O lugar era pequeno, cheirava a papel novo e frituras da buvette. Pouca gente: famílias, alguns cosplayers clássicos. Então vi-a… ou pensei que era ela. Uma rapariga fofa, cosplay de Minori Nakazawa: saia verde xadrez curta, meias listradas, blazer azul, peruca castanha. Um pouco rechonchuda, maquiagem perfeita, mas algo na voz… grave? Aproximei-me no concurso de cosplay. ‘Adoro o teu personagem! Minori é tão autêntica!’, disse eu, piscando o olho. Ela corou, gaguejou: ‘O-obrigada…’. No palco, improvisaram uma cena engraçada com outro cosplayer. Ela correu atrás dele, tentou beijá-lo. O público riu. Desci do palco a segui-la com os olhos.

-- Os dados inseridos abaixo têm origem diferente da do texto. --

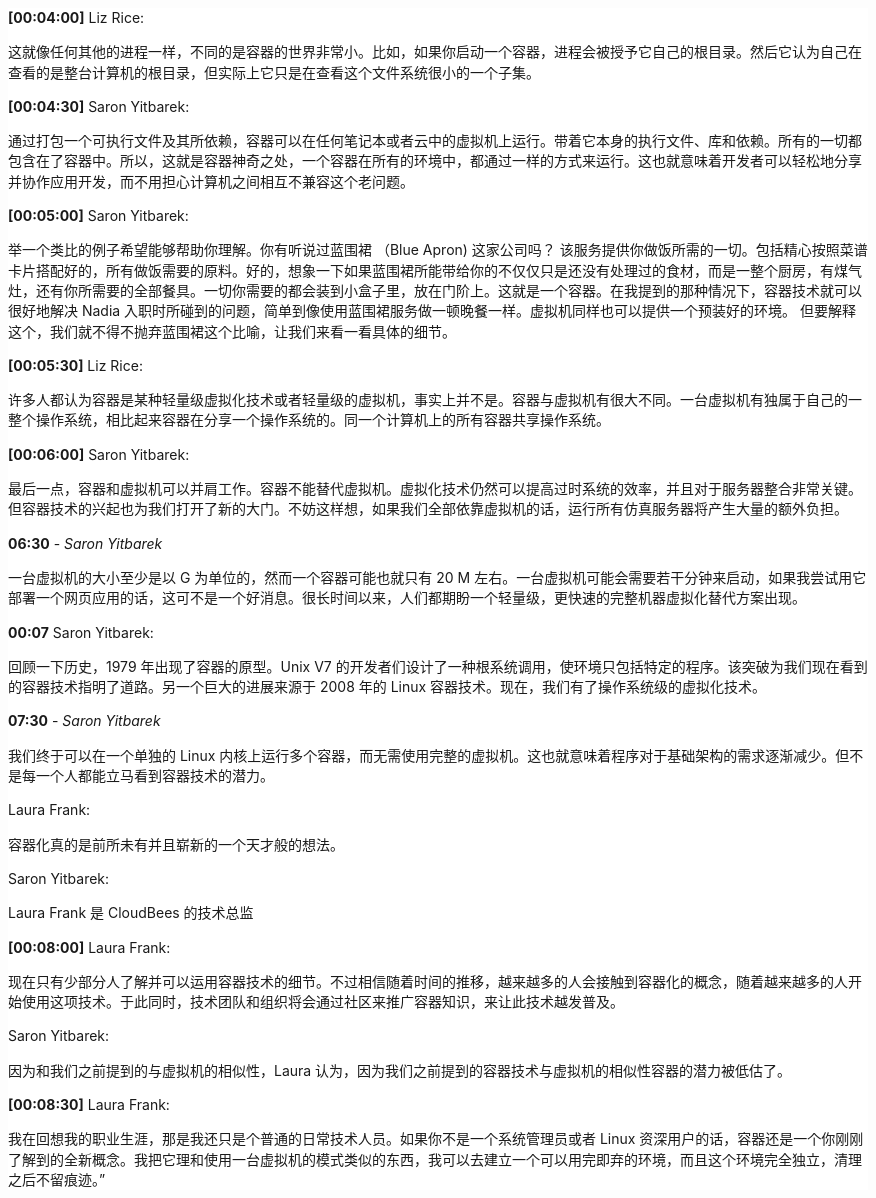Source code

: **[00:04:00]** Liz Rice:

这就像任何其他的进程一样，不同的是容器的世界非常小。比如，如果你启动一个容器，进程会被授予它自己的根目录。然后它认为自己在查看的是整台计算机的根目录，但实际上它只是在查看这个文件系统很小的一个子集。 

**[00:04:30]** Saron Yitbarek:

通过打包一个可执行文件及其所依赖，容器可以在任何笔记本或者云中的虚拟机上运行。带着它本身的执行文件、库和依赖。所有的一切都包含在了容器中。所以，这就是容器神奇之处，一个容器在所有的环境中，都通过一样的方式来运行。这也就意味着开发者可以轻松地分享并协作应用开发，而不用担心计算机之间相互不兼容这个老问题。 

**[00:05:00]** Saron Yitbarek:

 举一个类比的例子希望能够帮助你理解。你有听说过蓝围裙 （Blue Apron) 这家公司吗？ 该服务提供你做饭所需的一切。包括精心按照菜谱卡片搭配好的，所有做饭需要的原料。好的，想象一下如果蓝围裙所能带给你的不仅仅只是还没有处理过的食材，而是一整个厨房，有煤气灶，还有你所需要的全部餐具。一切你需要的都会装到小盒子里，放在门阶上。这就是一个容器。在我提到的那种情况下，容器技术就可以很好地解决 Nadia 入职时所碰到的问题，简单到像使用蓝围裙服务做一顿晚餐一样。虚拟机同样也可以提供一个预装好的环境。 但要解释这个，我们就不得不抛弃蓝围裙这个比喻，让我们来看一看具体的细节。

**[00:05:30]** Liz Rice:

许多人都认为容器是某种轻量级虚拟化技术或者轻量级的虚拟机，事实上并不是。容器与虚拟机有很大不同。一台虚拟机有独属于自己的一整个操作系统，相比起来容器在分享一个操作系统的。同一个计算机上的所有容器共享操作系统。

**[00:06:00]** Saron Yitbarek:

最后一点，容器和虚拟机可以并肩工作。容器不能替代虚拟机。虚拟化技术仍然可以提高过时系统的效率，并且对于服务器整合非常关键。但容器技术的兴起也为我们打开了新的大门。不妨这样想，如果我们全部依靠虚拟机的话，运行所有仿真服务器将产生大量的额外负担。

**06:30** - _Saron Yitbarek_

一台虚拟机的大小至少是以 G 为单位的，然而一个容器可能也就只有 20 M 左右。一台虚拟机可能会需要若干分钟来启动，如果我尝试用它部署一个网页应用的话，这可不是一个好消息。很长时间以来，人们都期盼一个轻量级，更快速的完整机器虚拟化替代方案出现。 

**00:07** Saron Yitbarek:

回顾一下历史，1979 年出现了容器的原型。Unix V7 的开发者们设计了一种根系统调用，使环境只包括特定的程序。该突破为我们现在看到的容器技术指明了道路。另一个巨大的进展来源于 2008 年的 Linux 容器技术。现在，我们有了操作系统级的虚拟化技术。

**07:30** - _Saron Yitbarek_

我们终于可以在一个单独的 Linux 内核上运行多个容器，而无需使用完整的虚拟机。这也就意味着程序对于基础架构的需求逐渐减少。但不是每一个人都能立马看到容器技术的潜力。

Laura Frank:

容器化真的是前所未有并且崭新的一个天才般的想法。

Saron Yitbarek:

Laura Frank 是 CloudBees 的技术总监 


**[00:08:00]** Laura Frank:

现在只有少部分人了解并可以运用容器技术的细节。不过相信随着时间的推移，越来越多的人会接触到容器化的概念，随着越来越多的人开始使用这项技术。于此同时，技术团队和组织将会通过社区来推广容器知识，来让此技术越发普及。 
 

Saron Yitbarek:


因为和我们之前提到的与虚拟机的相似性，Laura 认为，因为我们之前提到的容器技术与虚拟机的相似性容器的潜力被低估了。 


**[00:08:30]** Laura Frank:

我在回想我的职业生涯，那是我还只是个普通的日常技术人员。如果你不是一个系统管理员或者 Linux 资深用户的话，容器还是一个你刚刚了解到的全新概念。我把它理和使用一台虚拟机的模式类似的东西，我可以去建立一个可以用完即弃的环境，而且这个环境完全独立，清理之后不留痕迹。” 


[#]: collector: (bestony)
[#]: translator: (lujun9972)
[#]: reviewer: (acyanbird)
[#]: publisher: ( )
[#]: url: ( )
[#]: subject: (Command Line Heroes: Season 1: The Containers Derby)
[#]: via: (https://www.redhat.com/en/command-line-heroes/season-1/the-containers-derby)
[#]: author: (RedHat https://www.redhat.com/en/command-line-heroes)
[a]: https://www.redhat.com/en/command-line-heroes
[b]: https://github.com/bestony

Sexy, vulnerável.

O Encontro Casual no Salão e a Tensão Crescente

Aproximou-se depois, nervosa. ‘Gostaste?’, perguntou com voz masculina agora. ‘Sou Stéphane, um gajo.’ Sorri, excitada pela surpresa. ‘Ainda melhor. Traps são o meu fraco. Ninguém nos conhece aqui, né?’ O vento frio entrava pela porta, arrepiava as minhas pernas nuas. Fomos à buvette, comprei um sanduíche, ele um coca. Sentámo-nos num canto vazio, o salão esvaziando. ‘Queres um beijo de verdade?’, sussurrei, aproximando-me. Ele hesitou: ‘Sou hetero… mas tu és gira.’ Os lábios dele tremiam. Beijei-o devagar, língua forçando entrada. Salgado de suor nervoso. Ele gemeu baixo, mão na minha cintura. ‘Vou comprar-te aquele coffret de Tamen de Gushi que olhaste’, disse ele, olhos brilhantes. ‘Mas… em troca?’ Ri: ‘Negócio fechado, mas eu decido o preço.’

O Sexo Cru nas Toilettes e a Corrida do Prazer

Corremos para as toilettes vazias no fim do hall. Verificámos: ninguém. Entrei no cubículo com ele, tranquei. O cheiro de desinfectante misturava-se ao nosso suor. Empurrei-o contra a porta, beijei com fome, mordendo o lábio inferior. ‘Quero ver o teu pau’, disse direta. Ele tremia, abriu a braguette do fato. O caralho pequeno, encolhido, pubis liso. Beijei o ventre, desci à língua nas bolas macias. Ele endureceu na minha boca – grosso agora, veias pulsando. ‘Caralho, Inês…’, gemeu. Chupei devagar, língua no prepúcio, sugando o glande vermelho como tomate. Alternava: engolia fundo, saía para masturbar, cuspe escorrendo. Ele agarrou a minha cabeça, fodia a boca. ‘Vou gozar!’, avisou. Segurei as nádegas, engoli tudo – quente, amargo, grosso na garganta. Ele tremeu, pernas fracas. Limpou-se, olhos vidrados: ‘Incrível…’

Saí primeiro, peruca dele torta, meu batom borrado. O salão fechava, motores de carros ao longe. Corri para a estação, trem para Paris em minutos. Sentada no banco duro, o gosto do esperma ainda na boca, pau dele na memória – duro, latejante. Ninguém sabe, só eu e ele. Liberdade de passageira: urgente, sem amanhãs. O corpo ainda formiga, úmido entre as pernas. Volto a Lisboa amanhã, mas levo este segredo quente. Quero mais escalas assim.